Begrippenlijst Hypotheken

Redactie Ensie (2016)

Gepubliceerd op 16-08-2016

Looptijd

betekenis & definitie

De looptijd van een hypotheek is de periode waarin een hypotheek volledig wordt afgelost. In de meeste gevallen is de looptijd 30 jaar, omdat dit de maximale periode is waarin woningeigenaren aanspraak kunnen maken op hypotheekrente aftrek. Door extra aflossing kan de looptijd van de hypotheek verkort worden.

Doordat binnen de looptijd van een hypotheek de volledige lening wordt afgelost geldt de regel dat hoe korter de looptijd is, hoe hoger het maandbedrag is. Dit is ook de reden dat een looptijd van 30 jaar het meest gangbaar is. Over deze periode zijn de maandlasten nog te overzien.

Het is theoretisch gezien nog mogelijk om een hypotheek af te sluiten met een langere looptijd dan 30 jaar, maar in dat geval is de hypotheekrente niet aftrekbaar van het belastbaar inkomen. Hierdoor pakt voor veel mensen een dergelijk lange looptijd financieel niet gunstig uit.

De maximale hypotheek wordt berekend op basis van het inkomen van de woningeigenaar.

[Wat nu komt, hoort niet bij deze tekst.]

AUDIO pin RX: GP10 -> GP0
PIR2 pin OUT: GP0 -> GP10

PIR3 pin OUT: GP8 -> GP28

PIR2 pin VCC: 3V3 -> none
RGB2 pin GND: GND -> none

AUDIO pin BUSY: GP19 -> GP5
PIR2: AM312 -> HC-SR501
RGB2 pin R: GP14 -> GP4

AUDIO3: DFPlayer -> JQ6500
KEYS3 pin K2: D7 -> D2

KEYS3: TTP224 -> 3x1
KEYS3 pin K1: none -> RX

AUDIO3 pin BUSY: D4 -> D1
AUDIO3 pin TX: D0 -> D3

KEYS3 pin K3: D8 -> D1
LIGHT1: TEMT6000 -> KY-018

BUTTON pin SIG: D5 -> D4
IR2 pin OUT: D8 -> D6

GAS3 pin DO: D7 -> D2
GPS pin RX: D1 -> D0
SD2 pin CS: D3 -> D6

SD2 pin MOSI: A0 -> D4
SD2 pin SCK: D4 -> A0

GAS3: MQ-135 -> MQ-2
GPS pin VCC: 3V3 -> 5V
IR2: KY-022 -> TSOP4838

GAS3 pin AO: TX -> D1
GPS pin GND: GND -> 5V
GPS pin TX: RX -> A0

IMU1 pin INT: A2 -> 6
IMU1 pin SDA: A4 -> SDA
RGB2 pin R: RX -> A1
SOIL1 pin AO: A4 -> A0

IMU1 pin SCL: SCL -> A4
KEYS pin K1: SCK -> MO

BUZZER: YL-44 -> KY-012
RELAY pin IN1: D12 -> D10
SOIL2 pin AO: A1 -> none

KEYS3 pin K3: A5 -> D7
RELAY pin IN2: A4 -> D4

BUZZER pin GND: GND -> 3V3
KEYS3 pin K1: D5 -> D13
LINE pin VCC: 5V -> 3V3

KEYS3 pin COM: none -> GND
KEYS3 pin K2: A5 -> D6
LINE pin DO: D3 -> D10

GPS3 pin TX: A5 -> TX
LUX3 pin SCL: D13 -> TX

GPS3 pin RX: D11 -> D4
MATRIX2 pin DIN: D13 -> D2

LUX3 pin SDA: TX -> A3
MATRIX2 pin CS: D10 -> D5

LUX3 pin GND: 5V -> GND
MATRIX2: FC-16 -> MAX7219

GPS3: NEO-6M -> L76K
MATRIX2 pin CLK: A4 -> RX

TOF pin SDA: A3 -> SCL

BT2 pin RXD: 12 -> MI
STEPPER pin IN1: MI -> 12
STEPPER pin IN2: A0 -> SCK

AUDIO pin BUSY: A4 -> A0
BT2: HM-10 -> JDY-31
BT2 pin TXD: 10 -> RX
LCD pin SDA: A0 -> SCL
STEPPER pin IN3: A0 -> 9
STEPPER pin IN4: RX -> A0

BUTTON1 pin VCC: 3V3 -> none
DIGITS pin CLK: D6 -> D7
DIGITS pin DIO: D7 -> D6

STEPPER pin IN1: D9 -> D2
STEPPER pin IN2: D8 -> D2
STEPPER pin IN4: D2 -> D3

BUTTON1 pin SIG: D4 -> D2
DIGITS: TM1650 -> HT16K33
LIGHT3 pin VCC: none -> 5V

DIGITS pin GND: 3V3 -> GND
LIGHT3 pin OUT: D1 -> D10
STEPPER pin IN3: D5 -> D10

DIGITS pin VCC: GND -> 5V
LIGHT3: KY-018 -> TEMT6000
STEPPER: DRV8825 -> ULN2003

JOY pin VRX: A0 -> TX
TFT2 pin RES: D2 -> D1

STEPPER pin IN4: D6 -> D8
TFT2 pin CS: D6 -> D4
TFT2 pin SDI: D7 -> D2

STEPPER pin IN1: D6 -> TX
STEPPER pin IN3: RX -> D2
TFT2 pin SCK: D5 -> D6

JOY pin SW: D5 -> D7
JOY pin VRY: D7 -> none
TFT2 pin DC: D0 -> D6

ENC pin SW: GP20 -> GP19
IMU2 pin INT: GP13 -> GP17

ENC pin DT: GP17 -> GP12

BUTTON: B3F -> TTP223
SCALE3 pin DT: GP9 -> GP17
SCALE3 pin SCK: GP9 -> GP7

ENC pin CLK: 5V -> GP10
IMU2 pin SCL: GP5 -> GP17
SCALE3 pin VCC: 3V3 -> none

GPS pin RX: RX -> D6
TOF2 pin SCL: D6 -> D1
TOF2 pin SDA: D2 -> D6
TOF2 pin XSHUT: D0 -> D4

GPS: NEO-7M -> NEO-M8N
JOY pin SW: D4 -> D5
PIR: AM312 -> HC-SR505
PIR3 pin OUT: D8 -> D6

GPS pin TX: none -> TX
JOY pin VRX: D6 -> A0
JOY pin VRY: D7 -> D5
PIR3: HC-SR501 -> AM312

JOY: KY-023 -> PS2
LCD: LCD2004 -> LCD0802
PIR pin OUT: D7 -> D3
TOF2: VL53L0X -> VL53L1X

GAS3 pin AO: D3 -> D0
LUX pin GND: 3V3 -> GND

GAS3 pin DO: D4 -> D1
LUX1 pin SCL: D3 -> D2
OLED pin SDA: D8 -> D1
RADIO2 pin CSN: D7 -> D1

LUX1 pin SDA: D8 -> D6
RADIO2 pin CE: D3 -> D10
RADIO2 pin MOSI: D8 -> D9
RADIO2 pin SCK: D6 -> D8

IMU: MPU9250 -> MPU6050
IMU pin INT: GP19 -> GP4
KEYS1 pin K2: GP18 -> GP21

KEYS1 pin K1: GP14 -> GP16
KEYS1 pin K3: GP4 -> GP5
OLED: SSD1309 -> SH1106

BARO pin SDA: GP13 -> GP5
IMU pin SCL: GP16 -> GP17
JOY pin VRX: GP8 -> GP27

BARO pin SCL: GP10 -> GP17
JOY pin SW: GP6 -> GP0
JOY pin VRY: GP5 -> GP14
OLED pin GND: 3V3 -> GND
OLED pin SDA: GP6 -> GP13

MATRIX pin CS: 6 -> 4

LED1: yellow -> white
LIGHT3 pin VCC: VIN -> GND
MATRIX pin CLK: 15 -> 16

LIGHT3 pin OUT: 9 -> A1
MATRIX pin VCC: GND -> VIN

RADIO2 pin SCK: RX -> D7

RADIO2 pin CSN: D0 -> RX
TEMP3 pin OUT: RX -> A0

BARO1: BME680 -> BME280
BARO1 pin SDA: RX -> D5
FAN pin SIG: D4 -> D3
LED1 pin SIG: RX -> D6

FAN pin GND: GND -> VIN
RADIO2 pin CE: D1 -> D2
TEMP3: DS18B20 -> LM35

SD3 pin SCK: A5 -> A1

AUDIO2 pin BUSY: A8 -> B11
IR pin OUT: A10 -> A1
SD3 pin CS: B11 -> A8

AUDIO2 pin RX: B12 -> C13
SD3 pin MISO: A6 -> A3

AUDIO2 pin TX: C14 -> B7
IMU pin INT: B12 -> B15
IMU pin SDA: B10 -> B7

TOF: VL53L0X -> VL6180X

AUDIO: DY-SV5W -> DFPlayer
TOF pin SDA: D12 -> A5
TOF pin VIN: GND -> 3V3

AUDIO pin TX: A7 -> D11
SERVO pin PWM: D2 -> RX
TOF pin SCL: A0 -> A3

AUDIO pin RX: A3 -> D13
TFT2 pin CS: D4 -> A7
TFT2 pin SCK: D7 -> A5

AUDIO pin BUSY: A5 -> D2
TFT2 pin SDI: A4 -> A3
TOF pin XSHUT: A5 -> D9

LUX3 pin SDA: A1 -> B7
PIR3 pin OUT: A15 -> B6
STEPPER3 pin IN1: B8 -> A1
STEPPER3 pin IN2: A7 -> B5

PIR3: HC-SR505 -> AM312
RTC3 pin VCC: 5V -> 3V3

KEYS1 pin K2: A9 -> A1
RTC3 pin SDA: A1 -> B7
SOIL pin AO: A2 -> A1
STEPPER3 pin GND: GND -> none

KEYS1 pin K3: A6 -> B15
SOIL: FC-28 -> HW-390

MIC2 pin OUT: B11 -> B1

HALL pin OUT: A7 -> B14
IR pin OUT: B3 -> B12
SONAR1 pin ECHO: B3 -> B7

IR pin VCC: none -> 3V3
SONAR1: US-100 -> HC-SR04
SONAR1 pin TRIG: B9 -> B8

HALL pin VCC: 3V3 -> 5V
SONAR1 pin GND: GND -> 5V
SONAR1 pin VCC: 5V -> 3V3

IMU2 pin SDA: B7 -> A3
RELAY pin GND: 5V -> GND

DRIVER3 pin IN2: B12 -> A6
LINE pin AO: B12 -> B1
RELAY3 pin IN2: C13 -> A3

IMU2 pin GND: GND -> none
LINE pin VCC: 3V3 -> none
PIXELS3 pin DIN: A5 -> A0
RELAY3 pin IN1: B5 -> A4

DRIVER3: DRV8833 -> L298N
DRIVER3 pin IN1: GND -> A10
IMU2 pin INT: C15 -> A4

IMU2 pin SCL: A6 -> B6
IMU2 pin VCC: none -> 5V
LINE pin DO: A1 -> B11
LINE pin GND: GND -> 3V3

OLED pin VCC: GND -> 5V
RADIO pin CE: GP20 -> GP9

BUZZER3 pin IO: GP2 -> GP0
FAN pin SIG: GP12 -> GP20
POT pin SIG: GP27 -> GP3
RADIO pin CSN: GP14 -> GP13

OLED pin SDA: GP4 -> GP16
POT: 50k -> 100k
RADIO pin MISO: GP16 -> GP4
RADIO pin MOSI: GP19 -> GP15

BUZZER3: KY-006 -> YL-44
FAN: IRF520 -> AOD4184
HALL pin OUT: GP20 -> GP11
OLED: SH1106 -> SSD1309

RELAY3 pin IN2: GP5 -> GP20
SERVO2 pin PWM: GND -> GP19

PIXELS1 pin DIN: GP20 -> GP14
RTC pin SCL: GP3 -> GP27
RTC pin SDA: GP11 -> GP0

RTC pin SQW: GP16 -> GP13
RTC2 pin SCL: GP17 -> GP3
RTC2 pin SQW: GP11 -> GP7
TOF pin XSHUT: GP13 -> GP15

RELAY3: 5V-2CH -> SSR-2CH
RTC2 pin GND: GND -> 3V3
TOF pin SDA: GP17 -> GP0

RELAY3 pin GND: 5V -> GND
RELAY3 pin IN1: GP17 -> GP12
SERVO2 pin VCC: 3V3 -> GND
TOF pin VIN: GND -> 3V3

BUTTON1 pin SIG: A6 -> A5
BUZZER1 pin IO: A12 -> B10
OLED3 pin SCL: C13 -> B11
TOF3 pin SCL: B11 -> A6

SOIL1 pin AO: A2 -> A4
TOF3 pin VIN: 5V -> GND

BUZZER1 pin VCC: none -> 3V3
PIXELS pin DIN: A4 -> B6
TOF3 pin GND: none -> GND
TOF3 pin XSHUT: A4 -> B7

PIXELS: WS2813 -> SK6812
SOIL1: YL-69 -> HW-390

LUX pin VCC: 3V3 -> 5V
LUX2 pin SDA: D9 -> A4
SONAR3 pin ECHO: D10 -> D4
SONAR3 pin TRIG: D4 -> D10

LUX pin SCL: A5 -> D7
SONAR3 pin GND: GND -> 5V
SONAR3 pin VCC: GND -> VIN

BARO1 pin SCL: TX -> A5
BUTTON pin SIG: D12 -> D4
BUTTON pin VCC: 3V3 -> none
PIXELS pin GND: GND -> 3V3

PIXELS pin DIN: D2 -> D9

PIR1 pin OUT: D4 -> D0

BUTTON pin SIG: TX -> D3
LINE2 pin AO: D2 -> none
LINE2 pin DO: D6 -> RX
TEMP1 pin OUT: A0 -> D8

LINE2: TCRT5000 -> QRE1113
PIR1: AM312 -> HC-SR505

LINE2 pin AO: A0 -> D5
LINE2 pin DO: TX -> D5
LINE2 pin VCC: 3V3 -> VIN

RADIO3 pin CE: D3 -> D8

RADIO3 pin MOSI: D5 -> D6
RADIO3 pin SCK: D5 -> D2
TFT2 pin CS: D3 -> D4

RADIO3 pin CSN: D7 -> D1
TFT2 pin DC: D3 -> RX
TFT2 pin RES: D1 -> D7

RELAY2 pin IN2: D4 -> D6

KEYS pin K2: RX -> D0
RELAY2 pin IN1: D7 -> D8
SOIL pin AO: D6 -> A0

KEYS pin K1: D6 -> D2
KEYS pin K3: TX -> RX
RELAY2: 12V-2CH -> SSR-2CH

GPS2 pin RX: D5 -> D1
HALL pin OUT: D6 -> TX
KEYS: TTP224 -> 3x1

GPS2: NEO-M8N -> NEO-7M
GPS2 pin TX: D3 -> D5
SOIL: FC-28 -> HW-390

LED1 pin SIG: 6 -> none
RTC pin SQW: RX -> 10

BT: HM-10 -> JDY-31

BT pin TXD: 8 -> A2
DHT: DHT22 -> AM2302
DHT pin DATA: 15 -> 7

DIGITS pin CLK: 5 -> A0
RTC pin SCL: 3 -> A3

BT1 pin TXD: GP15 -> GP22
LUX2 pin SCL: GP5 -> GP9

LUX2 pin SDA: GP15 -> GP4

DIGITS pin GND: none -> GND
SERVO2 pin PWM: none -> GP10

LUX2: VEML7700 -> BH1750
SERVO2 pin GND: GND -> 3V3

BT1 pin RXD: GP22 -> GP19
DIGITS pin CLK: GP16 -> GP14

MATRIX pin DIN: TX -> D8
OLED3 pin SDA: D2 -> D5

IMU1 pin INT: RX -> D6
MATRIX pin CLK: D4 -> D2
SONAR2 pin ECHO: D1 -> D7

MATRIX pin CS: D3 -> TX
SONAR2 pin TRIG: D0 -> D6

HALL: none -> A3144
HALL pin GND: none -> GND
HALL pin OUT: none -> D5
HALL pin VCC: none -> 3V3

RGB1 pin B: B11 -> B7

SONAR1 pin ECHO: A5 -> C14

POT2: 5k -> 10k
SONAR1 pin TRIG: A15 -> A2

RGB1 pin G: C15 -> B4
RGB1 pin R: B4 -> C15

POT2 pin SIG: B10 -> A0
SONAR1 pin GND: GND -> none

Door te kijken wat er maandelijks betaalt kan worden aan hypotheeklasten kan een hypotheekverstrekker inschatten hoe hoog de maximale hypotheek kan zijn. Wanneer een woningeigenaar kiest voor een kortere looptijd (dan bijvoorbeeld 30 jaar) daalt ook de maximale hypotheek, omdat er maandelijks meer afgelost moet worden op de hypotheek.

Bij de meeste hypotheekverstrekkers is het mogelijk om jaarlijks een bepaald percentage van de hypotheek boetevrij af te lossen (vaak 10-25%). Met deze aflossingen kan de looptijd van de hypotheek verkort worden zonder dat de maandelijkse lasten omhoog gaan. Lost men meer af dan het boetevrije percentage, dan rekent de hypotheekverstrekker een boetepercentage.